STUDY TEXT:
********************
The present invention addresses problem issues with the prior art guardrail and posts, such as reducing friction between an impacting vehicle and the prior art highway crash barriers, providing potential additional structural strength to individual structural members of the prior art crash barriers and support posts, allowing the use of a wood exterior appearance without the need to use potentially environmentally harmful wood preservative treatment, and providing an improved visibly pleasing external appearance for prior art guardrail and posts.
The primary function of guardrails and median barriers is to safely redirect errant vehicles. Guardrail installations on shoulders prevent vehicles from crashing onto steep embankments or fixed objects, and median barriers are used between roadways of divided highways to prevent across-the-median collisions with opposing traffic. Properly designed installations accomplish the redirection of errant vehicles in such a manner as to minimize the risk of injury to vehicle occupants as well as the involvement of other vehicles in the following and adjacent traffic. Other desirable guardrail and median barrier system characteristics include minimal damage to vehicles and barrier systems and economy in construction, installation and maintenance.
There are four basic highway guardrail and bridgerail barriers in common use. One is the W-shaped corrugated, heavy gauge sheet metal barrier, horizontally placed, and supported by posts usually anchored in the ground. Another consists of steel cable strands supported by posts usually anchored in the ground. There are also a number of reinforced concrete barriers of different cross-sectional shapes. Finally, there are a number of “tubular” barriers, usually consisting of steel, designed either as a single or multiple horizontal rails with support posts usually anchored in the ground and/or bridge deck. These and other barrier designs are required to meet various government mandated performance standards.
********************
ACTIONS TO TAKE:
1. According to the guardrail passage, what is the primary function of guardrails and median barriers?
2. Extend the guardrail passage by writing what comes next after its final sentence.
The entries that come after this passage aren't needed for anything here.

INFORMATION SUPPLIED:
********************
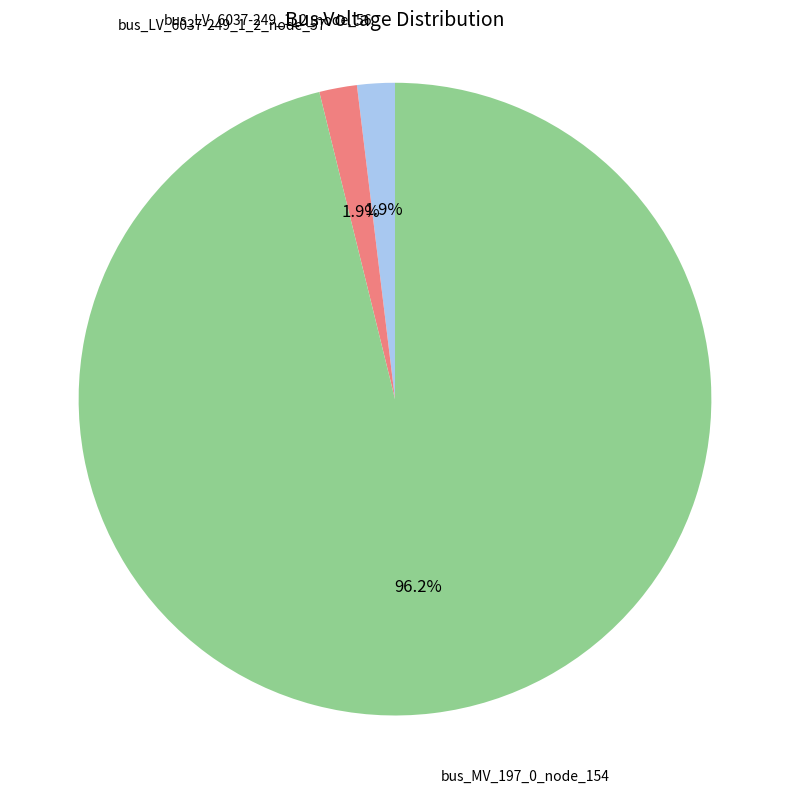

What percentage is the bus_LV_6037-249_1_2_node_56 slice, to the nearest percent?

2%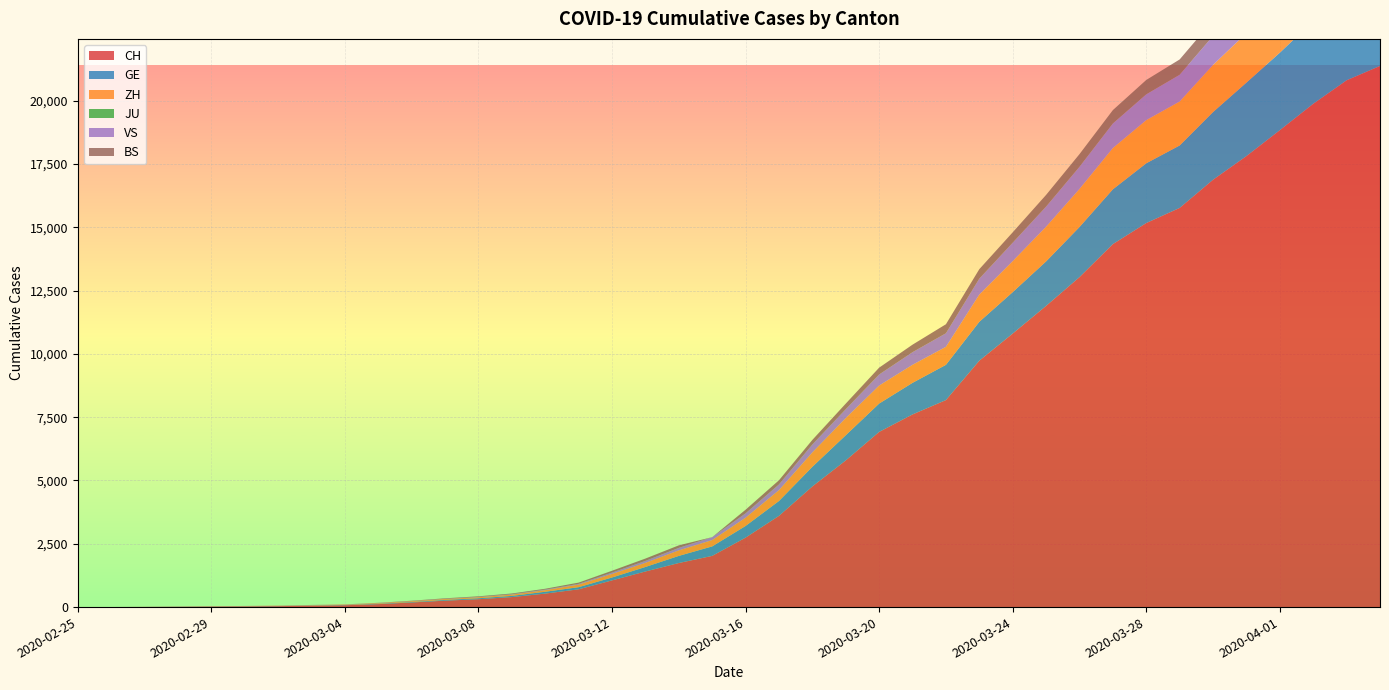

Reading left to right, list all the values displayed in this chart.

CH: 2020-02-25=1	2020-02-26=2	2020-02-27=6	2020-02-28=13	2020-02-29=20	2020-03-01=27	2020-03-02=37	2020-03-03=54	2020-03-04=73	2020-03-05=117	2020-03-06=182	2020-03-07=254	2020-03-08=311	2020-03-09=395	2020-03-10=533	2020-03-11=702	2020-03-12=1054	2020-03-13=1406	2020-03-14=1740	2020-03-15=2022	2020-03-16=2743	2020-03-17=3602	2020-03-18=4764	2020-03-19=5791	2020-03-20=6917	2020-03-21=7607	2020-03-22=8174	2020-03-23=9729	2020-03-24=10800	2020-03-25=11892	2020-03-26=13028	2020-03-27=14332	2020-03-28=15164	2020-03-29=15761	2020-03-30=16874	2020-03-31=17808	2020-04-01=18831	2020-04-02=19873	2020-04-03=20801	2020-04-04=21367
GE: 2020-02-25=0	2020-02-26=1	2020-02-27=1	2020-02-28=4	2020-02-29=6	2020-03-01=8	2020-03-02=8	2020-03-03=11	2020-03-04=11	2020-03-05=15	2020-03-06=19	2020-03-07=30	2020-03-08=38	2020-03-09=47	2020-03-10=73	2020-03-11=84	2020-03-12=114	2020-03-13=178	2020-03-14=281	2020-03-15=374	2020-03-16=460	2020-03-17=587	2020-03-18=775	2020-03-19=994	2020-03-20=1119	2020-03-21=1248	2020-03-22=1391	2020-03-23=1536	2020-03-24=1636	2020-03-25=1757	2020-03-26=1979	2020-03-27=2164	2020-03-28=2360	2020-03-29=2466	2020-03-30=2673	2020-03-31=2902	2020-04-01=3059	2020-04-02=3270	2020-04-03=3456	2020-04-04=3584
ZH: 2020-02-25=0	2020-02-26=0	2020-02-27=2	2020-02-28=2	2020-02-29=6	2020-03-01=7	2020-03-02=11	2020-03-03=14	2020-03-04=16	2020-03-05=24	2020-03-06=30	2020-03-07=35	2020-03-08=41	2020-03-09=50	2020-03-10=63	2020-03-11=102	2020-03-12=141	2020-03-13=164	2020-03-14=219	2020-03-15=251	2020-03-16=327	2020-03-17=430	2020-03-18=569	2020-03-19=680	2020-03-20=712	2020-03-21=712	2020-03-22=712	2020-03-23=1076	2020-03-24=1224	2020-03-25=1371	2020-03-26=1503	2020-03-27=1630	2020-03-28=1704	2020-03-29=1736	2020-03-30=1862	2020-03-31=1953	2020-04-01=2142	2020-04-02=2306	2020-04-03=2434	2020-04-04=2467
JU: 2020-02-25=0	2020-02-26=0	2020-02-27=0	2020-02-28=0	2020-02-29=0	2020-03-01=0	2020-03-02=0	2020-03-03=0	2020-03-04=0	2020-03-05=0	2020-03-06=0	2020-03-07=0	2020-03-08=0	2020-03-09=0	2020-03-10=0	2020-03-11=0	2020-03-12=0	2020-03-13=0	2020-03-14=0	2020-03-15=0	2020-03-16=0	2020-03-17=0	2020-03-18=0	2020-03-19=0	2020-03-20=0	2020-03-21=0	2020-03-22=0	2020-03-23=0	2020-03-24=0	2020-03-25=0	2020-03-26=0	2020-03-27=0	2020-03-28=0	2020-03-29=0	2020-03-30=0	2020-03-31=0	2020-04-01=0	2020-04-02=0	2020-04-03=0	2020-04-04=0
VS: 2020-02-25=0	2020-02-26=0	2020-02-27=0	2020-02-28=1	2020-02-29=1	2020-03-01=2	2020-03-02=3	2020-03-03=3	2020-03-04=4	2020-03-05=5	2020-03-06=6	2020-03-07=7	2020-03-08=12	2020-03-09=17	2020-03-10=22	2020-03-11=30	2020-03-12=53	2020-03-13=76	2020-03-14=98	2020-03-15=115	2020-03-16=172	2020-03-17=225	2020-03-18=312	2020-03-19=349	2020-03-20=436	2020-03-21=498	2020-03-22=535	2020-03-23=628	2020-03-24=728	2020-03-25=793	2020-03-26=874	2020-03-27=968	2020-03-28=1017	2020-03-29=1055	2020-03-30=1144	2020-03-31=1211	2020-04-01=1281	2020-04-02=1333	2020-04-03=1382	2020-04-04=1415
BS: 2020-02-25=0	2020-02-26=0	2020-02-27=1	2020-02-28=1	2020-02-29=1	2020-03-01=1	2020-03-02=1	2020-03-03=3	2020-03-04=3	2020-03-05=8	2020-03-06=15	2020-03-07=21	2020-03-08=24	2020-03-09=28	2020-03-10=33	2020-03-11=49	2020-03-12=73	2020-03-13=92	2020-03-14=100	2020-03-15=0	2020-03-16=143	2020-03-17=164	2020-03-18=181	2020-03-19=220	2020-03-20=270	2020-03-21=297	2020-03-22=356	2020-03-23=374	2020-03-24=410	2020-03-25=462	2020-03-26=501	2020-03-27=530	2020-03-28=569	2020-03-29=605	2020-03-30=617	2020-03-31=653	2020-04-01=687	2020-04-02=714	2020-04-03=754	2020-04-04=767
********************
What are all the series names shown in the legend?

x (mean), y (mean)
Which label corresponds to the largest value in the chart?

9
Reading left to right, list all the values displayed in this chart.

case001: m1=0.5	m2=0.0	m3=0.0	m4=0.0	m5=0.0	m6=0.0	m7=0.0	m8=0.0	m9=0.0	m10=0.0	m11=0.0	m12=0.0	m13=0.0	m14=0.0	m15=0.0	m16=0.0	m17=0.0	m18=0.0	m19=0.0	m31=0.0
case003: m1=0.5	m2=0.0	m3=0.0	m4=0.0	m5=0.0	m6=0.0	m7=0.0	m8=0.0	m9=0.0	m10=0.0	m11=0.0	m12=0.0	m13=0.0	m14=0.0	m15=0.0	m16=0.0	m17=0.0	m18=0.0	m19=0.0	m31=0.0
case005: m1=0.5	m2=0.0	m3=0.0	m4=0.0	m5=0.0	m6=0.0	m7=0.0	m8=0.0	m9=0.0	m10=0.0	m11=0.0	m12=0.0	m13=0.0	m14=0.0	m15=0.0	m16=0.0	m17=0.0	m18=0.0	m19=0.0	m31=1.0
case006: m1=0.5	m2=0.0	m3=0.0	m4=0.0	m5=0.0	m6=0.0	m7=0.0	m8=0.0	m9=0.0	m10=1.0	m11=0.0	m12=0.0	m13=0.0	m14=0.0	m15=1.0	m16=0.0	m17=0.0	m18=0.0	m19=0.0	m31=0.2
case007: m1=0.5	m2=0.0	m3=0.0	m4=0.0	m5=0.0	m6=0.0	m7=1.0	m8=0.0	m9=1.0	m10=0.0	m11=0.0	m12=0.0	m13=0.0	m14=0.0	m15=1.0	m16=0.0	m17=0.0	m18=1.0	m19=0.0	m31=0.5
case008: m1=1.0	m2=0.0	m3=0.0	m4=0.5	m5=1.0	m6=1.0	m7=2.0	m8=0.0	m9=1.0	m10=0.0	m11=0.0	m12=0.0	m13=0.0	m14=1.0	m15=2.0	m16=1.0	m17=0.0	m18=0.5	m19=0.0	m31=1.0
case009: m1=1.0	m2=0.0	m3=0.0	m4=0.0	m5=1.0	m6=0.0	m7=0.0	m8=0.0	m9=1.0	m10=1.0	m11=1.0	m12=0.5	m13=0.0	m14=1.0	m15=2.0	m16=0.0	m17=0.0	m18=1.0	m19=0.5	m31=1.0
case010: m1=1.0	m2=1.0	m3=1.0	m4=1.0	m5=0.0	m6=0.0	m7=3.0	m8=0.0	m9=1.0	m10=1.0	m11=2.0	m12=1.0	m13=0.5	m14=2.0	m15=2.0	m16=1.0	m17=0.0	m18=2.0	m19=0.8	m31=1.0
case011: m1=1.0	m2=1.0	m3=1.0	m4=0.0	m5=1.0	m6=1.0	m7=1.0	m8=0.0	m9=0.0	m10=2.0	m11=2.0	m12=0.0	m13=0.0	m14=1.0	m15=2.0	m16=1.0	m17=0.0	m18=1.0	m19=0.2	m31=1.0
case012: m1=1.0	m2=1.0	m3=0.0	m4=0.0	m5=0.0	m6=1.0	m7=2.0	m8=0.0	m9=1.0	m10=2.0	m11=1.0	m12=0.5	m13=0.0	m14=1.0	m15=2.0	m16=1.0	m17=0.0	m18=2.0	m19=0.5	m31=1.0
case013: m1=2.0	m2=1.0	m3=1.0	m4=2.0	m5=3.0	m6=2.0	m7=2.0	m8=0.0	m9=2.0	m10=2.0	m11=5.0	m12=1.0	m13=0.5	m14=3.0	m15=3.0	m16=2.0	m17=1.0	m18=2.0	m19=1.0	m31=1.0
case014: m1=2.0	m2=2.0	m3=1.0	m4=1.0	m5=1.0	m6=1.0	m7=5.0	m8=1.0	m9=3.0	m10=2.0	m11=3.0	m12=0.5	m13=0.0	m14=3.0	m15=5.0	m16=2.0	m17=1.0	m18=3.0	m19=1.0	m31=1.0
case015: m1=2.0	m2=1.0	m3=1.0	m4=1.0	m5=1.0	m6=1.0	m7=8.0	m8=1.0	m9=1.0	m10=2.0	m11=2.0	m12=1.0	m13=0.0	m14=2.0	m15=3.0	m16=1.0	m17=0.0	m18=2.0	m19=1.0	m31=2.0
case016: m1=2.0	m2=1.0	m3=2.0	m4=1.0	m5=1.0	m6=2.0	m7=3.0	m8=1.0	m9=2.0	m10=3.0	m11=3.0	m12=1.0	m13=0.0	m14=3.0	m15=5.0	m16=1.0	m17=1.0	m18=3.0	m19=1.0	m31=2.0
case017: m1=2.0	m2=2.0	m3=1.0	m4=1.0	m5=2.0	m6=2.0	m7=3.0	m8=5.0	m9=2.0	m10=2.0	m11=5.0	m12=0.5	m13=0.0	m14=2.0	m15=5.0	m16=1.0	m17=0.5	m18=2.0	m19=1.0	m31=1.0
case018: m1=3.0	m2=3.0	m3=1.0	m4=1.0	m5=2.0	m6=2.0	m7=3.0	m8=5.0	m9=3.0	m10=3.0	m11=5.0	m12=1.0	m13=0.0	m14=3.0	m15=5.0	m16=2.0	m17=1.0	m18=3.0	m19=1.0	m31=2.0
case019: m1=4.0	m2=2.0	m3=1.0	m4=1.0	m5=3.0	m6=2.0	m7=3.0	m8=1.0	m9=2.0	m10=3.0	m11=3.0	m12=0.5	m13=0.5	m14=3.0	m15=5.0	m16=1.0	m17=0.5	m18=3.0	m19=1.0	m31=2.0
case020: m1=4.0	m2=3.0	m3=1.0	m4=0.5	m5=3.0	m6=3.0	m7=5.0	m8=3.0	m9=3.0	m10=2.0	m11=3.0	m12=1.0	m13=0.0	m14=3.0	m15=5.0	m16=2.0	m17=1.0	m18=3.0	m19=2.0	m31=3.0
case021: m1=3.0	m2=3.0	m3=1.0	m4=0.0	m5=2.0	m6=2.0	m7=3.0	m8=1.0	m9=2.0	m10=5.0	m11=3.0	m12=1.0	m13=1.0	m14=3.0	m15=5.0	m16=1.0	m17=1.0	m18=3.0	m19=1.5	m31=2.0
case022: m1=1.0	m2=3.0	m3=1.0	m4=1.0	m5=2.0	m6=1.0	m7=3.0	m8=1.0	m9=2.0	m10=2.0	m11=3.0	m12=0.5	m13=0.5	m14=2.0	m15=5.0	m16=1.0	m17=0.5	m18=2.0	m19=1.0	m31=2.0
********************
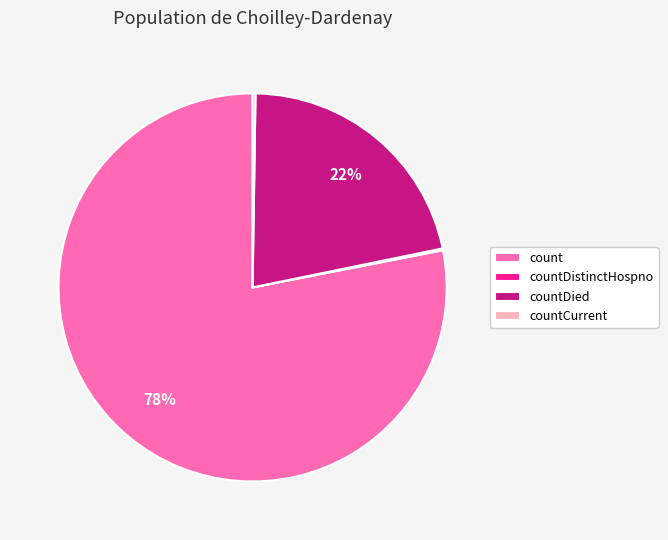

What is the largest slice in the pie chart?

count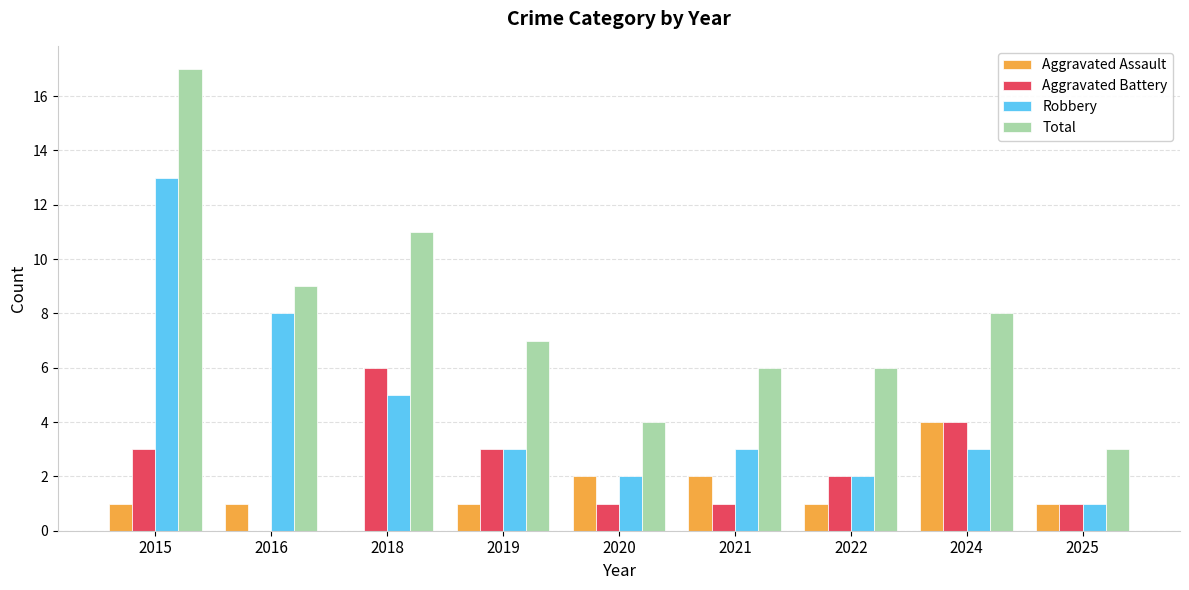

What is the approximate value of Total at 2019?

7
********************
ANSWERS:
1. To safely redirect errant vehicles.

2.
The present invention is directed to certain design and performance issues regarding crash barriers, namely, redirection of impacting vehicles; deceleration of vehicle and passengers; after-impact performance characteristics of the vehicle and cross-sectional shapes of individual components and subsystems addressing issues such as aerodynamic considerations and post-crash behavior of the passengers.
Redirection of impacting vehicles is a function of “attack-angle,” speed, mass of impacting vehicle, center-of-gravity of the impacting mass three-dimensionally vis-a-vis the impacted barrier and the “deflection” or “pocket” size and shape the impact produces in the crash barrier. The maximum “attack-angle” dictated by U.S. and State Government performance standards is 25 degrees. This means, and addressing only the horizontal plane, the “transverse” vector to the barrier is 25 degrees and the “longitudinal” vector to the barrier is, therefore, 65 degrees. The initial friction developed by the impacting vehicle and the barrier, the transverse attack-angle increases, usually resulting in greater or deeper “pocketing” on the barrier by the impact vehicle. In the case of “rigid” concrete barrier, increased initial friction usually results in the impacting vehicle developing an additional vertical-vector component, usually resulting in increased re-directional instability, i.e. roll-over.
Due to deeper pocketing and re-directional instability, the higher the friction between the impacting vehicle and the barrier, the higher the deceleration, which results in greater injury and damage being inflicted on the passengers, the vehicle and the barrier.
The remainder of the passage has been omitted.